One of the most common obsessions of the modern world is the revolution of the everyday object, those things that surround us at all times that we use and then get rid of, without imagining for a second a life without them. We live surrounded by things, from the plates and glasses we use for eating, to the computer and pens we work with...our lives would be impossible without them; they are creations made exclusively to serve us. They make up our everyday surroundings. But these small and at times insignificant things define us; they say something about who we are, forming elements of our personality. We present ourselves to the world and live through them.

Objects live a parallel existence beyond us.

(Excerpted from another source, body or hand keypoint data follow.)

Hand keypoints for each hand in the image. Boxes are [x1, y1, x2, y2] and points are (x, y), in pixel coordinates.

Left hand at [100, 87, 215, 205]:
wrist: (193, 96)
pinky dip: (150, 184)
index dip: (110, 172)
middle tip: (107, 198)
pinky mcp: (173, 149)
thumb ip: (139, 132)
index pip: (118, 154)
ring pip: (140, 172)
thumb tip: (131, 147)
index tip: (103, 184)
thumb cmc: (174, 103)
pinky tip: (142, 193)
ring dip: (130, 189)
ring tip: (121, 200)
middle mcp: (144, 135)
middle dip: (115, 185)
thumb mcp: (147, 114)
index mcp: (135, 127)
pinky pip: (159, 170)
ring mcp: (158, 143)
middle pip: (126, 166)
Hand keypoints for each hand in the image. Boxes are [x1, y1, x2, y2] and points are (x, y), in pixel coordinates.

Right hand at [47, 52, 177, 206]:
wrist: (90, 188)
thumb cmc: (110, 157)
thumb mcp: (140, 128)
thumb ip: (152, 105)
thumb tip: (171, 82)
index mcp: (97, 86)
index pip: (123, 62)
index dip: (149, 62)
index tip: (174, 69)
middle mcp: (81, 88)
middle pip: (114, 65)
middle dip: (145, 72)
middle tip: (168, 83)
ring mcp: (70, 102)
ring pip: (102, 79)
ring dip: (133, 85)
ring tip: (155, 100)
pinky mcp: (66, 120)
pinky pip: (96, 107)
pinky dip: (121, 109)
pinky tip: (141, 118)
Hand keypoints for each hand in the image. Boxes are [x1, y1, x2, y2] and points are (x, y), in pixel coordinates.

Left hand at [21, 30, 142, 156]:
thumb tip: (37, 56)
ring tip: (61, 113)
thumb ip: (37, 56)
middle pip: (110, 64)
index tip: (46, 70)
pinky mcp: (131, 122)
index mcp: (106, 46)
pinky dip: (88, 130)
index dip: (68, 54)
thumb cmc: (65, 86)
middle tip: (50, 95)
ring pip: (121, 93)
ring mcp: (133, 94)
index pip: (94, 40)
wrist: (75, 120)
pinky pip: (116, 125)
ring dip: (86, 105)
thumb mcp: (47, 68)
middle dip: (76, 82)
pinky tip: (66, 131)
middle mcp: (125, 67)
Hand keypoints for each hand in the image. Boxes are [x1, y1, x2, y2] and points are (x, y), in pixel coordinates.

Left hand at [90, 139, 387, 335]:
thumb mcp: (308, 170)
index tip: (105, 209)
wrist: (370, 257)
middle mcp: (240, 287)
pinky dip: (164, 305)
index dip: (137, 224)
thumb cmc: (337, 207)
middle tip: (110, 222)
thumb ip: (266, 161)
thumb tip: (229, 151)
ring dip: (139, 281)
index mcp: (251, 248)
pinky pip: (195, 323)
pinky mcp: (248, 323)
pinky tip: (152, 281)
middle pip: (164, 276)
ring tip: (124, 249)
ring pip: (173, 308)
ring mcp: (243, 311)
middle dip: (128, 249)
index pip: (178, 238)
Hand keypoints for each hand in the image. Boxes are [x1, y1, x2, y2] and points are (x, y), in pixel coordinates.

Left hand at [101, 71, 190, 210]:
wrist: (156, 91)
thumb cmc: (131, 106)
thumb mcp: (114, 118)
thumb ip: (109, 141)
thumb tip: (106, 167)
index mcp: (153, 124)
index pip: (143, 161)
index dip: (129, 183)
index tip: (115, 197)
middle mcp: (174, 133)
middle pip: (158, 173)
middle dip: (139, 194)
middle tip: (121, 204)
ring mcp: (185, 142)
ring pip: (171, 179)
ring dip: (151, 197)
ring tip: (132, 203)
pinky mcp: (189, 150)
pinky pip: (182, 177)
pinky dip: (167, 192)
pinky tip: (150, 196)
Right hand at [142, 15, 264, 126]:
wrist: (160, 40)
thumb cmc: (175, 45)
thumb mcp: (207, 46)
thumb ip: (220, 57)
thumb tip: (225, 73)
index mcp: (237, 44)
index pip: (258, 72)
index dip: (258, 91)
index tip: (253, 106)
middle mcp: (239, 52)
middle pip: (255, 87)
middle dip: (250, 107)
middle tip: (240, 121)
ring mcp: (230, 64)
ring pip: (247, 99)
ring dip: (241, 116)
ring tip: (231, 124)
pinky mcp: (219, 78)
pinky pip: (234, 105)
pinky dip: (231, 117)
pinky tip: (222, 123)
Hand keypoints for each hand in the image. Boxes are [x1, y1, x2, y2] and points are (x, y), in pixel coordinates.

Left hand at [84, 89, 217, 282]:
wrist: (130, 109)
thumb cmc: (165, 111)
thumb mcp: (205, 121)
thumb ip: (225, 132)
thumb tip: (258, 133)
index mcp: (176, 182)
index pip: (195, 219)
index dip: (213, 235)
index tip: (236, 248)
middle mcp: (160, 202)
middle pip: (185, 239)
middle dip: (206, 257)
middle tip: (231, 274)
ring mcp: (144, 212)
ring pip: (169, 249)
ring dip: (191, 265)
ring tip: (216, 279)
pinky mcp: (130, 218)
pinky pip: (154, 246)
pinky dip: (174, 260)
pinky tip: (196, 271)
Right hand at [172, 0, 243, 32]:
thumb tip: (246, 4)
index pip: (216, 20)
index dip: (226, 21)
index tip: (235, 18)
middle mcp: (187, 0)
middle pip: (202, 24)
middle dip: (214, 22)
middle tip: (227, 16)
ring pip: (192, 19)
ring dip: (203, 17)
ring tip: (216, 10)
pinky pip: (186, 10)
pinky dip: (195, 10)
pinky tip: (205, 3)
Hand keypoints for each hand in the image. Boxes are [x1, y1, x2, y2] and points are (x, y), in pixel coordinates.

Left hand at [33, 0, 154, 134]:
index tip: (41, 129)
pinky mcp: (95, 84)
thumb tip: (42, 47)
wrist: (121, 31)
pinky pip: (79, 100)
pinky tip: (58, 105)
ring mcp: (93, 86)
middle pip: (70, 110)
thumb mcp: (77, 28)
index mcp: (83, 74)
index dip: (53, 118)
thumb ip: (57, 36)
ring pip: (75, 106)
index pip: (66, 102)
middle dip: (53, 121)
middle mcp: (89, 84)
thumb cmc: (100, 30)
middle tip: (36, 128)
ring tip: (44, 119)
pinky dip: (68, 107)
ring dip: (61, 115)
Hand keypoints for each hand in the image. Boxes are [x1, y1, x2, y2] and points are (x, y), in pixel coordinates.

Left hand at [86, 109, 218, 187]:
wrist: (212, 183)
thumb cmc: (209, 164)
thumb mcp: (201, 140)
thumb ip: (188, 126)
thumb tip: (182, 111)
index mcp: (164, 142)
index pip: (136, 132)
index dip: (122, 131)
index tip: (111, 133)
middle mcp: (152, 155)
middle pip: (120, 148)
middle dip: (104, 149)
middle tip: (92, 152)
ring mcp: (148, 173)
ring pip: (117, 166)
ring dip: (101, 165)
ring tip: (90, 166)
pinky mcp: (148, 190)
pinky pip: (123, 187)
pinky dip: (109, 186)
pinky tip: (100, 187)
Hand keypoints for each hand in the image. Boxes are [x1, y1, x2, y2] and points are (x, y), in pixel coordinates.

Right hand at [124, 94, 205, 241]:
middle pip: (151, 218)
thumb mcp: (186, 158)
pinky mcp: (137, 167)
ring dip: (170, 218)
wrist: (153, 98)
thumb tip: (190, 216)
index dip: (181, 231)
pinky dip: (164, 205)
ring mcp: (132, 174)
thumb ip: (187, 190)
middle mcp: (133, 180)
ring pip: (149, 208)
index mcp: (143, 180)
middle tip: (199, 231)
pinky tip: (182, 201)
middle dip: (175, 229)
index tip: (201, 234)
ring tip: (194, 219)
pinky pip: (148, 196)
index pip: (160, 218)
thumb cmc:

They make up a collective memory and their abundance or scarcity defines part of our freedom. Archaeological remains, historical documents, evidence of a crime, fragments of a love story, these small things can mean a moment of happiness or cause us eternal angst. The existence and use of objects, be they incongruous, mysterious, anonymous, fantastic or absurd, mark the difference between the everyday and the exotic, normality and what’s strange. Present in the history of art, always discrete and in the background, 0the objects observe us, creating an uneasy atmosphere which often goes unnoticed as we are so used to it. Current art has unquestionably turned objects into the protagonists of artworks, making the background surroundings jump to the foreground.

The central artist of EXIT #11 - Ordinary Things, William Eggleston (with a text by Thomas Weski) has built an everyday world which is recognisable from the details of common and unimportant looking objects taken from the lives of anonymous people from anywhere. But to illustrate the different ways in which current art represents the world of objects, we include five special portfolios: Silvia Gruner (text by Itala Schmelz), Chema Madoz (text by Fernando Castro Flórez), Takashi Yasumura (text by Martin Jaeggi), Cinthya Soto (Text by Cinthya Soto) and Peter Fischli & David Weiss (text by Rosa Olivares). Each of these five artists has a different approach in their relationship to the world of the everyday object, encompassing violence and obsession; solitude and detachment; irony; the impossibility of life balance; and the permanent deception of appearances.

The works of artists such as Gosbert Adler, Aziz+Cucher, Mira Bernabeu, Victoria Encinas, William Henry Fox Talbot, Alberto García-Alix, Claus Goedicke, Tim Head, André Kertész, Angel Marcos, Martin Parr, Irving Penn, Concha Prada, Bernhard Prinz, La Ribot, Olivier Richon, Iké Udé, Howard Ursuliak, Eulália Valldosera, Edward Weston and Christopher Williams, amongs others, complete this issue.